Second, if your estate is big enough to bother about federal estate taxes (currently in excess of $2 million, $4 million for a couple), then the total amount of the tuition payments will undoubtedly be excluded from your estate upon your death. In other words, learn maths and english online your tuition payments will not be susceptible to something special tax when the payments are manufactured, nor will they be susceptible to an estate tax upon your death. In addition, they’ll not be susceptible to any generation-skipping taxes (GST) upon your death

That’s pretty good deal by itself, but here’s an added bonus. On July 9, 1999, the Internal Revenue Service issued Technical Advice Memorandum 199941013 stating that prepayment of tuition costs was also exempt from gift taxes under IRC Section 2503(3)(2). In that particular case, a couple of grandparents had made payments to an exclusive school to cover tuitiion costs for their two grandchildren from pre-school through grade 12. There clearly was an agreement between the school and the grandparents indicating that the tuition payments wouldn’t be refundable even when the grandchildren failed to go to the school each of these years. The total payments created by the grandparents amounted to over $181,000 over a two-year period.

Recently, the Internal Revenue Service issued an exclusive letter ruling that supports the Technical Advice Memorandum cited above. In that case, the IRS told a taxpayer that prepayments of several years of tuition costs for his grandchildren wouldn’t certainly be a gift.
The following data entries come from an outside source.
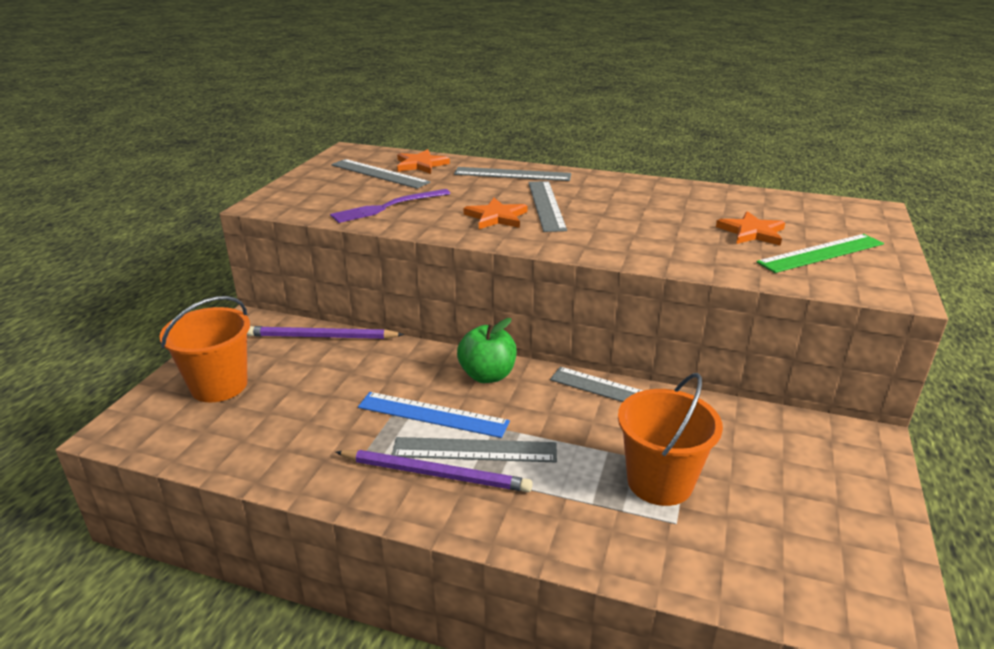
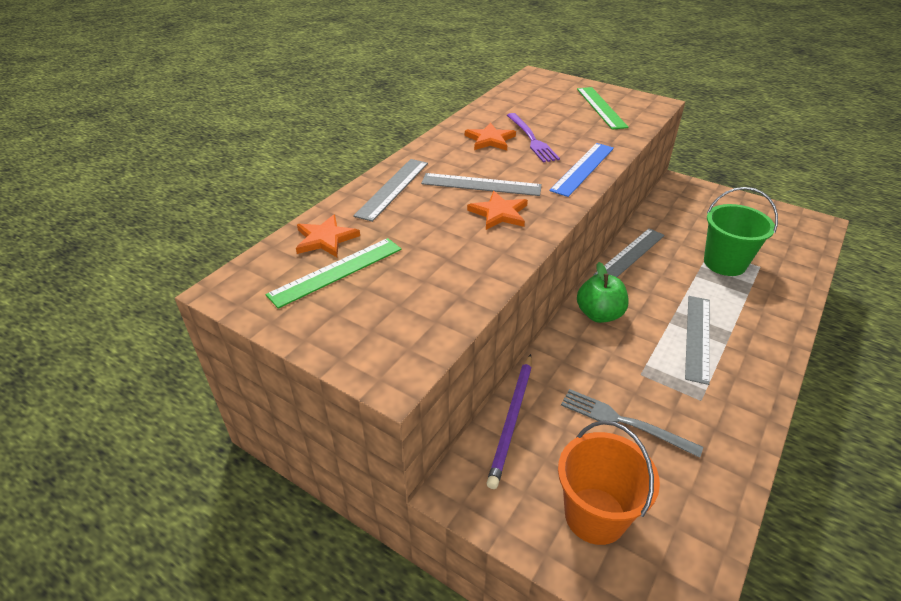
camera: 75 degrees left, 10 degrees up
(326, 397) = (623, 422): none -> grey fork
(379, 173) = (336, 271): grey ruler -> green ruler
(388, 207) = (446, 274): purple fork -> purple fork (531, 139)
(433, 414) = (652, 354): blue ruler -> blue ruler (582, 168)
(436, 474) = (727, 362): purple pencil -> none
(659, 482) = (724, 263): orange bucket -> green bucket
(752, 232) = (563, 119): orange star -> orange star (490, 140)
While Technical Advice Memorandums and private letter rulings only connect with the taxpayer’s who request them, they are an excellent indication of the IRS’ position on specific tax matters. Here, it seems fairly clear that prepayment of multiple years of tuition costs will not be treated as a taxable gift by the IRS.

Now, let’s type of put all of this into perspective. In the TAM discussed above, the grandparents pre-paid roughly $181,000 of tuition costs over a two-year period. The payments were not treated as taxable gifts and, since the cash was taken from their estate, it was not susceptible to estate taxes upon their death. If the grandparents kept the cash until they died and then gave it to their grandchildren under their will, it would have gone through probate first, then could have been susceptible to a federal estate tax and then, possibly, a generation-skipping tax – all before maybe it’s used by the grandchildren.

If the grandparents had a fairly large estate, say bigger than $4 million, then a estate taxes paid on that $181,000 could be roughly $83,260 (based upon a little tax rate of 46%). In that case, prepaying the tuition costs resulted within an estate tax savings of roughly $83,260. Plus, the grandparents didn’t have to use up their annual gift-tax exclusion to get the estate tax savings.